— Task description —
Beginning at the line containing "19. Organizer send" in the material below and ending at the line containing "Prioritized assistant improvements, due: Jan", return each line exactly and add nothing.
── Extracted material
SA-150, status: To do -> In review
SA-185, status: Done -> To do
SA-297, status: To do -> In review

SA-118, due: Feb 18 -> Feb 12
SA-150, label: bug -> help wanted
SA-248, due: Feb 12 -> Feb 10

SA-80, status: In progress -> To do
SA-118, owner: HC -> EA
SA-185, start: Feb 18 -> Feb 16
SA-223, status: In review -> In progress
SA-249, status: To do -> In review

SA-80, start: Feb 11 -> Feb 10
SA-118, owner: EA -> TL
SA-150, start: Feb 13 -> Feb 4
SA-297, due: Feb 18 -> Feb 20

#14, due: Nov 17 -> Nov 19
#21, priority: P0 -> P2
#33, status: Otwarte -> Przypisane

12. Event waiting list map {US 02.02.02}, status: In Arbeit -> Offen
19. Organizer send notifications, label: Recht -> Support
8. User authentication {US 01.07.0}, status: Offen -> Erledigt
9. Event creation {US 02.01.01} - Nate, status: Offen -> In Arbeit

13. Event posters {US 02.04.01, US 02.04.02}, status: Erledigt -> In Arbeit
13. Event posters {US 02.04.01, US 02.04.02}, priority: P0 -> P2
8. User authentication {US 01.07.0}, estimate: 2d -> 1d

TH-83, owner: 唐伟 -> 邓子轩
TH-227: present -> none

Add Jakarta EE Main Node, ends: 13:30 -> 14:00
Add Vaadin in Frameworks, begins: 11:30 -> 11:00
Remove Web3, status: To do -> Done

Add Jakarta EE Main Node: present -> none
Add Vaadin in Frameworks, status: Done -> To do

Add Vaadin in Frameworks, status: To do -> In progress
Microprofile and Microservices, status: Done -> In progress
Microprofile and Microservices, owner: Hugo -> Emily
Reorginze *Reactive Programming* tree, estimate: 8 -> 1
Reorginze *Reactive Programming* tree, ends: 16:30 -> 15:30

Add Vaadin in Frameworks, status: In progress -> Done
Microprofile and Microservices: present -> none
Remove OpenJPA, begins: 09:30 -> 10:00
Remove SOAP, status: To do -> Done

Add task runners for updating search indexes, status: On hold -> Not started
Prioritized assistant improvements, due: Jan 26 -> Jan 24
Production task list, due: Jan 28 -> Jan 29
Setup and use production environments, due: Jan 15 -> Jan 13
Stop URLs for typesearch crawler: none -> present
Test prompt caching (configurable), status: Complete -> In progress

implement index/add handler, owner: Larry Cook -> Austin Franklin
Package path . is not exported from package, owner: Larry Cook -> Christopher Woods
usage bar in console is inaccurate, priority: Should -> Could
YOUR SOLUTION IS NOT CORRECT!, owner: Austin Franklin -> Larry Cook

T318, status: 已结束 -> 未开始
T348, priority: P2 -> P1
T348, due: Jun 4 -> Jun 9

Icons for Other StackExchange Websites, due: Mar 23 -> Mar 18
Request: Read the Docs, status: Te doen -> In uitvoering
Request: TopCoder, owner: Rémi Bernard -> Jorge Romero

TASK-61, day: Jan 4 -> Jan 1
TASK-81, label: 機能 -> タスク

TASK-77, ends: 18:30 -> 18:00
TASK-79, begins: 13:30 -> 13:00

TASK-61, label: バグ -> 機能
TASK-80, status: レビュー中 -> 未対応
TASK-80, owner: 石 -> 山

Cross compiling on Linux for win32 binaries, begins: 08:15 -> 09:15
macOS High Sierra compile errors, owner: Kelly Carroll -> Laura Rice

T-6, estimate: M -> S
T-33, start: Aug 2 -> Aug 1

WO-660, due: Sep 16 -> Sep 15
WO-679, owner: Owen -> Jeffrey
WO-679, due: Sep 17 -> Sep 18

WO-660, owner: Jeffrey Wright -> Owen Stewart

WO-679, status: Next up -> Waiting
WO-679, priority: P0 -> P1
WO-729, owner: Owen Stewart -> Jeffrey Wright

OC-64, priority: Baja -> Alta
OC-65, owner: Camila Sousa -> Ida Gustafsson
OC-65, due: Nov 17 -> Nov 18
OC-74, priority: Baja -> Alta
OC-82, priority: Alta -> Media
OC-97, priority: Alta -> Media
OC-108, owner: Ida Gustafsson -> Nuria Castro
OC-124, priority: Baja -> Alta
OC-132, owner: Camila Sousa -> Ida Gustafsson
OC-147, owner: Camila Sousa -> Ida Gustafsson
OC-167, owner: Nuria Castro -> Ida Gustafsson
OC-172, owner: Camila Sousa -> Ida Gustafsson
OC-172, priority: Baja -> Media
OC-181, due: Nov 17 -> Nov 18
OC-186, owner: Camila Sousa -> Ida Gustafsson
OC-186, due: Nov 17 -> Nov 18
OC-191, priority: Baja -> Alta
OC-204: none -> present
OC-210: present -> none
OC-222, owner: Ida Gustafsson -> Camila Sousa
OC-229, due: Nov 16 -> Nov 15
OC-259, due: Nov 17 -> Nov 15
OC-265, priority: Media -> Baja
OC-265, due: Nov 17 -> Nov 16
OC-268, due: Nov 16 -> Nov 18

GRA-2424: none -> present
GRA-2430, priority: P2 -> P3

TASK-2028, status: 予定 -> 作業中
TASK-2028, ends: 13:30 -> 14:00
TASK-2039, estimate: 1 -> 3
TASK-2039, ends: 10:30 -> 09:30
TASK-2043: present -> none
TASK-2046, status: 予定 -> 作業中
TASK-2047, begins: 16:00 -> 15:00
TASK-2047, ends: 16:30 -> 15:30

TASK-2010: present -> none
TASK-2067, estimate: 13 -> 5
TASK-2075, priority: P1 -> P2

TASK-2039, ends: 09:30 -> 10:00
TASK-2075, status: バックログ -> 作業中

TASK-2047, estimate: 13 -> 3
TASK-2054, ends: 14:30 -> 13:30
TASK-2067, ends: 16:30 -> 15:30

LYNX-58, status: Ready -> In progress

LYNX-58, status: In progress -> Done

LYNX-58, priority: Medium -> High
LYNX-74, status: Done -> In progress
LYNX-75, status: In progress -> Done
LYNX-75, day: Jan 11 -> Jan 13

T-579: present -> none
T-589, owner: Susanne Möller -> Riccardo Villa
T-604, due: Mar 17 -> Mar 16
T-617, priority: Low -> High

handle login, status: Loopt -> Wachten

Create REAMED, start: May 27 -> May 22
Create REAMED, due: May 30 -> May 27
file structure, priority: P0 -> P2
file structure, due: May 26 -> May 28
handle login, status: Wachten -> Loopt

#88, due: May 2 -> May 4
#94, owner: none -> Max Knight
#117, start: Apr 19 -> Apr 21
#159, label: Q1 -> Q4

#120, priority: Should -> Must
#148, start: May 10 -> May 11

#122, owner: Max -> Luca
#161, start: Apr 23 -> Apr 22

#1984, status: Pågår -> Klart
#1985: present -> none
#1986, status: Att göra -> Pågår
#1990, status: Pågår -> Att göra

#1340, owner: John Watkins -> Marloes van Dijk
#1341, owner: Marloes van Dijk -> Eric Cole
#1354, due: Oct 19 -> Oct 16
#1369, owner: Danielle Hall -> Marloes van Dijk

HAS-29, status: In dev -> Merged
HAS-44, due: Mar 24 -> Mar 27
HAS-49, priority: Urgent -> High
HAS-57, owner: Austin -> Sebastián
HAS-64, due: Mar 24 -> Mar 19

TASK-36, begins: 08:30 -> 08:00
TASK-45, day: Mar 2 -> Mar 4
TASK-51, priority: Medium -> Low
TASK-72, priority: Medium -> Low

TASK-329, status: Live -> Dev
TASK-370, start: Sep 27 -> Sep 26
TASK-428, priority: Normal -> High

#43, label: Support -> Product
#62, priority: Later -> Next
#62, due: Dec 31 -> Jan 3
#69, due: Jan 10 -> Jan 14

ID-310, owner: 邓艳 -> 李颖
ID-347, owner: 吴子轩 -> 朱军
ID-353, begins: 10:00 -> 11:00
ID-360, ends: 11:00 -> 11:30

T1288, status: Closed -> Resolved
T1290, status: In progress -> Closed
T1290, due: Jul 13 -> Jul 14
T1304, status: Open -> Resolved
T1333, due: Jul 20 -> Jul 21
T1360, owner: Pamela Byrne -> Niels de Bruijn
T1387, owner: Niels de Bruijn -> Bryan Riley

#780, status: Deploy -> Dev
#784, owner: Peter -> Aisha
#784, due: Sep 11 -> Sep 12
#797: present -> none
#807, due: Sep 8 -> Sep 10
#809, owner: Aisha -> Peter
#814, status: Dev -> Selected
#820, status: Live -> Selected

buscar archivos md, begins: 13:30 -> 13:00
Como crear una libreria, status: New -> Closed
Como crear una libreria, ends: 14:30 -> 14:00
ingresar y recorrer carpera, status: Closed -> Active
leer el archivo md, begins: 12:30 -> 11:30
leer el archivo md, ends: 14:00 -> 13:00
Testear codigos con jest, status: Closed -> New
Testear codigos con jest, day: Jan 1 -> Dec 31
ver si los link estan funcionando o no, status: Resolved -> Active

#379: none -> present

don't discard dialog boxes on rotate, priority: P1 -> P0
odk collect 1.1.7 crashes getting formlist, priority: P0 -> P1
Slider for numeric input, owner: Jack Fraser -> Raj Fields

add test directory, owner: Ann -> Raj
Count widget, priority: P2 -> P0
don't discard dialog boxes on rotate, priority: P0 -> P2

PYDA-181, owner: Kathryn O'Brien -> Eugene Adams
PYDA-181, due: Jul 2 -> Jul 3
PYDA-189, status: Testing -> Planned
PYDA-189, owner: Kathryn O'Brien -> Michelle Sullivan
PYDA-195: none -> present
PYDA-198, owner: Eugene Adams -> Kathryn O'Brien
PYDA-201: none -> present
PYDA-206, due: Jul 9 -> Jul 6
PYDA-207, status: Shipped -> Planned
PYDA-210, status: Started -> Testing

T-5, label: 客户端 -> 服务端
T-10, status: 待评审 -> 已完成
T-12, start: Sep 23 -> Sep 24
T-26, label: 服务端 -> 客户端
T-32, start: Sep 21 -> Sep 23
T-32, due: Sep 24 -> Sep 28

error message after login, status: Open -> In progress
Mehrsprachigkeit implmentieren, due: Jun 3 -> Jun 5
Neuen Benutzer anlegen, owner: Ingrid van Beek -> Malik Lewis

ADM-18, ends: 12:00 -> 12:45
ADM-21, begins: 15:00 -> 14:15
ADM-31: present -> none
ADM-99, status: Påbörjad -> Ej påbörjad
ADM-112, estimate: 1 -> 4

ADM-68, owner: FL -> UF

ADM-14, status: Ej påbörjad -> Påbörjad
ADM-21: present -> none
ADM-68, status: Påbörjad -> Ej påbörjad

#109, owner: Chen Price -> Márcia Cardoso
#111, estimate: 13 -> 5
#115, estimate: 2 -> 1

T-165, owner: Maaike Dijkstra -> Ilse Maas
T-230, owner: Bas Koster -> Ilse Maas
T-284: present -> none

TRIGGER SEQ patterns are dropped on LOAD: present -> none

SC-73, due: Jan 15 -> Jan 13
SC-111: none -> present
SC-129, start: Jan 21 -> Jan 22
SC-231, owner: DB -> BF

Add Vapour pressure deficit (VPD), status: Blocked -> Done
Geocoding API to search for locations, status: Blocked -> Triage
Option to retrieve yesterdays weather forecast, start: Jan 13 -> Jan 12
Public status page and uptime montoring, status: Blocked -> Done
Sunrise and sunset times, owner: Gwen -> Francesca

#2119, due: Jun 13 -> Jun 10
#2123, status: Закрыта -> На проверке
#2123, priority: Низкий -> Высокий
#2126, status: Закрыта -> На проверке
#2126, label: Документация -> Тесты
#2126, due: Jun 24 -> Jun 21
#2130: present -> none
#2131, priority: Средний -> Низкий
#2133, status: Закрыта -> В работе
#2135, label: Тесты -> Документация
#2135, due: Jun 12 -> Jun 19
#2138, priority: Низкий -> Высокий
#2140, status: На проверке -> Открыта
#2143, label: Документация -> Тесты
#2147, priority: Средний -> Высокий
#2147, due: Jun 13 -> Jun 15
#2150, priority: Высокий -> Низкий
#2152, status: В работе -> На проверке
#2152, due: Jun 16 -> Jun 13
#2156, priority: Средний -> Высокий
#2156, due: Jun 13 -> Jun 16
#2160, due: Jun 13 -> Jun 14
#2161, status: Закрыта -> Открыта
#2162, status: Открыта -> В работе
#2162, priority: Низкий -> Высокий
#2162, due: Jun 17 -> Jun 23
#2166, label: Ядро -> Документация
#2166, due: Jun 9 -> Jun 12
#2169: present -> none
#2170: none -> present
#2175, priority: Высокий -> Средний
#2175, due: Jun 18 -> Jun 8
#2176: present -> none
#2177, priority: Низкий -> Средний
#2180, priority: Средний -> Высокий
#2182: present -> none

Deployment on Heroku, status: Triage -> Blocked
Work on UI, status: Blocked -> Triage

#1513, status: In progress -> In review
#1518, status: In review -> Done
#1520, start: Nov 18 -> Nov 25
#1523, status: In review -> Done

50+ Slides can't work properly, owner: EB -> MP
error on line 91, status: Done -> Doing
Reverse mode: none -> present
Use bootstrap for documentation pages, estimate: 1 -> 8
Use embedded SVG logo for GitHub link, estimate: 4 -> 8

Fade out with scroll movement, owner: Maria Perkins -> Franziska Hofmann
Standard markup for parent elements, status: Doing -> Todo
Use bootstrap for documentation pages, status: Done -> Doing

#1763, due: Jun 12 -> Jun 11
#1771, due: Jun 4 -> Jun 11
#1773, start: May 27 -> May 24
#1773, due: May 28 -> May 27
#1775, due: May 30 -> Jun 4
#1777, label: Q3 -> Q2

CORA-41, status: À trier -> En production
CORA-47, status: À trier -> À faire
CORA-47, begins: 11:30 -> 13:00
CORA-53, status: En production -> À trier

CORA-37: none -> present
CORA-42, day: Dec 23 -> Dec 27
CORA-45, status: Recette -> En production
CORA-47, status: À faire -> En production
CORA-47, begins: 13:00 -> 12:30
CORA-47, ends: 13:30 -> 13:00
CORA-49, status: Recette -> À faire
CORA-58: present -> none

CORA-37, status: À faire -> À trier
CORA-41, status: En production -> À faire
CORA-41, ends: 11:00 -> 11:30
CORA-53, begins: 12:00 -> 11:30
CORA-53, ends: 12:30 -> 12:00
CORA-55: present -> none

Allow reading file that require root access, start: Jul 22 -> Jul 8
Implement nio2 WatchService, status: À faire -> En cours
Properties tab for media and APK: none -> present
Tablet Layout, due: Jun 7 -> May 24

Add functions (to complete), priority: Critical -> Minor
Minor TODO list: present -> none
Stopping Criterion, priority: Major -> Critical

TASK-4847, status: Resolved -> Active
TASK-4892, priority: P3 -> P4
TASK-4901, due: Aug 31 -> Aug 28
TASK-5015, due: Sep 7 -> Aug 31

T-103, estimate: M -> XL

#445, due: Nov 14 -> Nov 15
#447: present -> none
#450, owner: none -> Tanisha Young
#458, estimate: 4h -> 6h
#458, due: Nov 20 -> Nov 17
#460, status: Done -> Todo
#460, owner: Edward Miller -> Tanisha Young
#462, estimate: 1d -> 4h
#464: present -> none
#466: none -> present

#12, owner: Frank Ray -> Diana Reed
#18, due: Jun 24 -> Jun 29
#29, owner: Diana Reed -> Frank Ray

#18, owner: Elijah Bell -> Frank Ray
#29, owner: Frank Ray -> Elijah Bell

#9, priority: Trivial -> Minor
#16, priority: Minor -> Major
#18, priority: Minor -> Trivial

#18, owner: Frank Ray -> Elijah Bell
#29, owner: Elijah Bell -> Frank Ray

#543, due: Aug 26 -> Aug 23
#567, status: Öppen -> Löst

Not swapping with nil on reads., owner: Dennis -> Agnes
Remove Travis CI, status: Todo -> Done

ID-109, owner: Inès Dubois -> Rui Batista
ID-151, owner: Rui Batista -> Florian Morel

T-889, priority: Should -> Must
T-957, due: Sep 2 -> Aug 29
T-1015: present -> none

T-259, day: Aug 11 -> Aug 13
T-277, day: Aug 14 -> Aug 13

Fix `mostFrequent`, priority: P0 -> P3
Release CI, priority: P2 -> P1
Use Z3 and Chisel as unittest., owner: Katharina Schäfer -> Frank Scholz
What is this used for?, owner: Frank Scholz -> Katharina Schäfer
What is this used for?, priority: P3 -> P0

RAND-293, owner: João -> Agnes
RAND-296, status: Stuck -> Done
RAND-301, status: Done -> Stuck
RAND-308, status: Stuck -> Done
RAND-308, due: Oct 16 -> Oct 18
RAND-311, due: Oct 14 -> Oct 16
────
— Problem solution —
19. Organizer send notifications, label: Recht -> Support
8. User authentication {US 01.07.0}, status: Offen -> Erledigt
9. Event creation {US 02.01.01} - Nate, status: Offen -> In Arbeit

13. Event posters {US 02.04.01, US 02.04.02}, status: Erledigt -> In Arbeit
13. Event posters {US 02.04.01, US 02.04.02}, priority: P0 -> P2
8. User authentication {US 01.07.0}, estimate: 2d -> 1d

TH-83, owner: 唐伟 -> 邓子轩
TH-227: present -> none

Add Jakarta EE Main Node, ends: 13:30 -> 14:00
Add Vaadin in Frameworks, begins: 11:30 -> 11:00
Remove Web3, status: To do -> Done

Add Jakarta EE Main Node: present -> none
Add Vaadin in Frameworks, status: Done -> To do

Add Vaadin in Frameworks, status: To do -> In progress
Microprofile and Microservices, status: Done -> In progress
Microprofile and Microservices, owner: Hugo -> Emily
Reorginze *Reactive Programming* tree, estimate: 8 -> 1
Reorginze *Reactive Programming* tree, ends: 16:30 -> 15:30

Add Vaadin in Frameworks, status: In progress -> Done
Microprofile and Microservices: present -> none
Remove OpenJPA, begins: 09:30 -> 10:00
Remove SOAP, status: To do -> Done

Add task runners for updating search indexes, status: On hold -> Not started
Prioritized assistant improvements, due: Jan 26 -> Jan 24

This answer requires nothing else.